Sons and daughters have several rights as a coparcener. For instance, they get a right in ancestral property by birth; right to survivorship: if one coparcener dies the property gets divided among the rest. They are in joint possession and ownership of property and if they want partition, they can claim so by filing a partition suit.

Coparcener can also acquire a separate property and at the same time has right to alienate the property to any stranger his share in ancestral property and self-acquired property. Father can also gift property to his son and it won’t be treated as ancestral property which the son can then alienate to anyone he wants.

Can a father gift a property to his son?

In C. N. Arunachala Mudaliar vs C. A. Muruganatha Mudaliar the Supreme Court held that property gifted by a father to his son could not become ancestral property in the hands of the son simply by reason of the fact that he got it from his father. The court observed that the property of the grandfather can normally vest in the father as ancestral property.

The father gets ancestral property under two conditions i.e. inherits such property on the death of the grandfather or receives it by partition made by the grandfather himself during his lifetime. However, when the father obtains the grandfather’s property by way of gift, it is not considered an ancestral property.
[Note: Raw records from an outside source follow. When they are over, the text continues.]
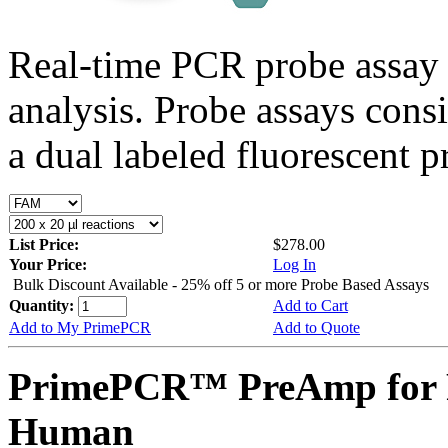
Real-time PCR probe assay 
analysis. Probe assays cons
a dual labeled fluorescent p
List Price:
$278.00
Your Price:
Log In
Bulk Discount Available - 25% off 5 or more Probe Based Assays
Quantity:
Add to Cart
Add to My PrimePCR
Add to Quote
PrimePCR™ PreAmp for 
Human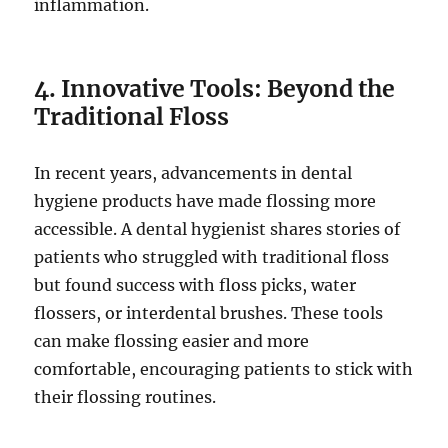
inflammation.
4. Innovative Tools: Beyond the
Traditional Floss
In recent years, advancements in dental
hygiene products have made flossing more
accessible. A dental hygienist shares stories of
patients who struggled with traditional floss
but found success with floss picks, water
flossers, or interdental brushes. These tools
can make flossing easier and more
comfortable, encouraging patients to stick with
their flossing routines.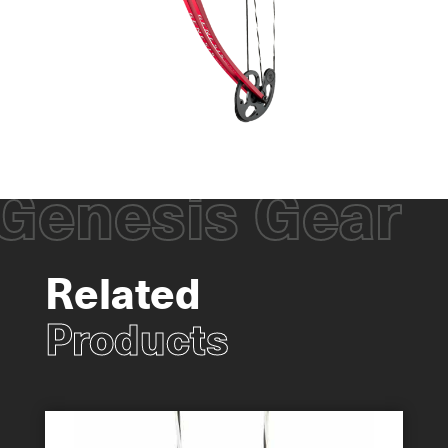
Genesis Gear
Related
Products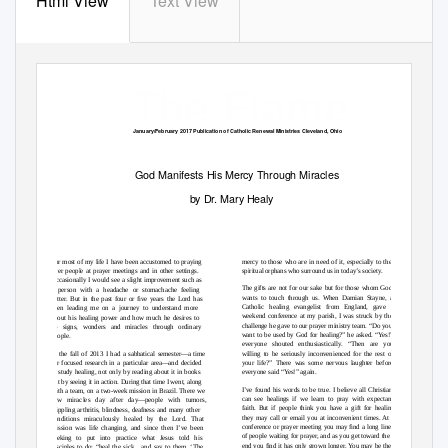
Html View
Text View
The Flame
January/February 2017 Publication of Catholic Renewal Ministries Cleveland, Ohio
God Manifests His Mercy Through Miracles
by Dr. Mary Healy
For most of my life I have been accustomed to praying
mercy to those who are in need of it, especially to the
over people at prayer meetings and in other settings.
spiritual orphans who surround us in today’s society.
Occasionally I would see a slight improvement such as
The gifts are not for our sake but for those whom God
a person with a headache or stomachache feeling
wants to touch through us. When Damian Stayne, a
better. But in the past four or ﬁve years the Lord has
Catholic healing evangelist from England, gave a
been leading me on a journey to understand more
weekend conference at my parish, I was struck by the
about his healing power and how much he desires to
challenge he gave to our prayer ministry team. “Do you
do signs, wonders and miracles through ordinary
want to be used by God for healing?” he asked. “Yes!”
people.
everyone shouted enthusiastically. “Then are you
In the fall of 2013 I had a sabbatical semester—a time
willing to be seriously inconvenienced for the rest of
for focused research in a particular area—and decided
your life?” There was some nervous laughter before
to study healing, not only by reading about it in books
everyone said “
Y
es!” again.
but by seeing it in action. During that time I went, along
I’ve found his words to be true. I believe all Christians
with a team, on a two-week mission in Brazil. There we
can see healings if we learn to pray with expectant
saw miracles day after day—people with tumors,
faith. But if people think you have a gift for healing,
crippling arthritis, blindness, deafness and many other
they may call or email you at inconvenient times. At a
conditions miraculously healed by the Lord. That
conference or prayer meeting you may ﬁnd a long line
mission was life changing, and since then I’ve been
of people waiting for prayer, and as you get toward the
seeking to put into practice what Jesus told his
end you ﬁnd it has only grown longer. You may be the
disciples to do: “heal the sick... and say to them, ‘The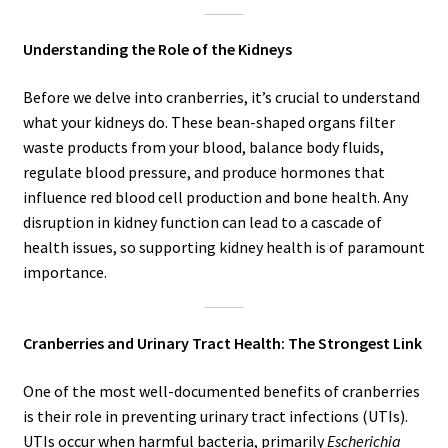
Understanding the Role of the Kidneys
Before we delve into cranberries, it’s crucial to understand
what your kidneys do. These bean-shaped organs filter
waste products from your blood, balance body fluids,
regulate blood pressure, and produce hormones that
influence red blood cell production and bone health. Any
disruption in kidney function can lead to a cascade of
health issues, so supporting kidney health is of paramount
importance.
Cranberries and Urinary Tract Health: The Strongest Link
One of the most well-documented benefits of cranberries
is their role in preventing urinary tract infections (UTIs).
UTIs occur when harmful bacteria, primarily
Escherichia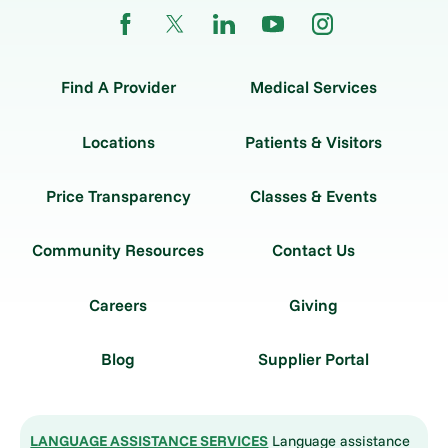
Find A Provider
Medical Services
Locations
Patients & Visitors
Price Transparency
Classes & Events
Community Resources
Contact Us
Careers
Giving
Blog
Supplier Portal
LANGUAGE ASSISTANCE SERVICES
Language assistance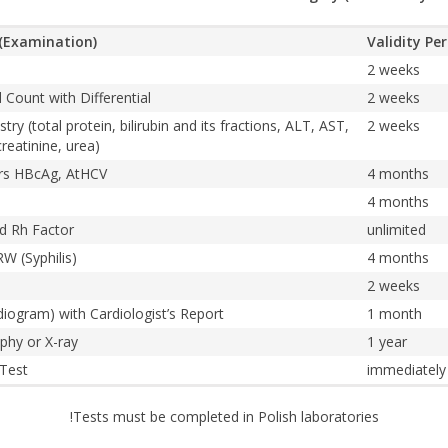
(Examination)
Validity Pe
2 weeks
Count with Differential
2 weeks
ry (total protein, bilirubin and its fractions, ALT, AST,
2 weeks
reatinine, urea)
ers HBcAg, AtHCV
4 months
4 months
d Rh Factor
unlimited
W (Syphilis)
4 months
2 weeks
diogram) with Cardiologist’s Report
1 month
phy or X-ray
1 year
 Test
immediately
!Tests must be completed in Polish laboratories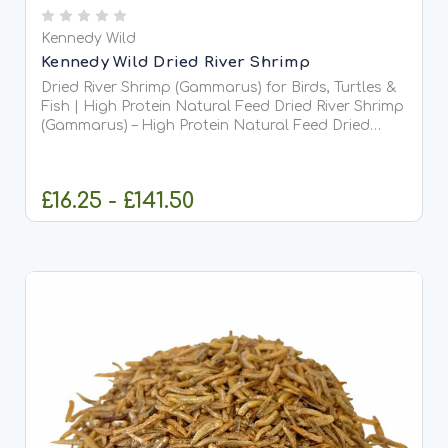
Kennedy Wild
Kennedy Wild Dried River Shrimp
Dried River Shrimp (Gammarus) for Birds, Turtles &
Fish | High Protein Natural Feed Dried River Shrimp
(Gammarus) – High Protein Natural Feed Dried
River Shrimp, often known as Gammarus or
Siberian shrimp, are a 100% natural, nutrient-rich
food...
£16.25 - £141.50
CHOOSE OPTIONS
Sons and daughters don’t have any claim on property gifted by grandfather

A gift from father to his son is not part of ancestral property as the son does not inherit the property on the death of the grandfather or receive it by partition made by the grandfather during his lifetime. The grandson has no legal right on such property because his grandfather chose to bestow a favour on his father which he could have bestowed on any other person as well.

Thus, the interest which he takes in such property must depend upon the will of the grantor and therefore, when the son has got the property from his father as a gift, his sons or daughter cannot claim part in it calling it ancestral property. He can alienate the gifted property to anyone he likes and in any way he likes. Such a property is treated as self-acquired property, provided there is no expressed intention in the deed of the gift by the grandfather while gifting the property to his son.

Sons and daughters have property rights only on the properties that have devolved upon their father and become ancestral property in the father’s hands.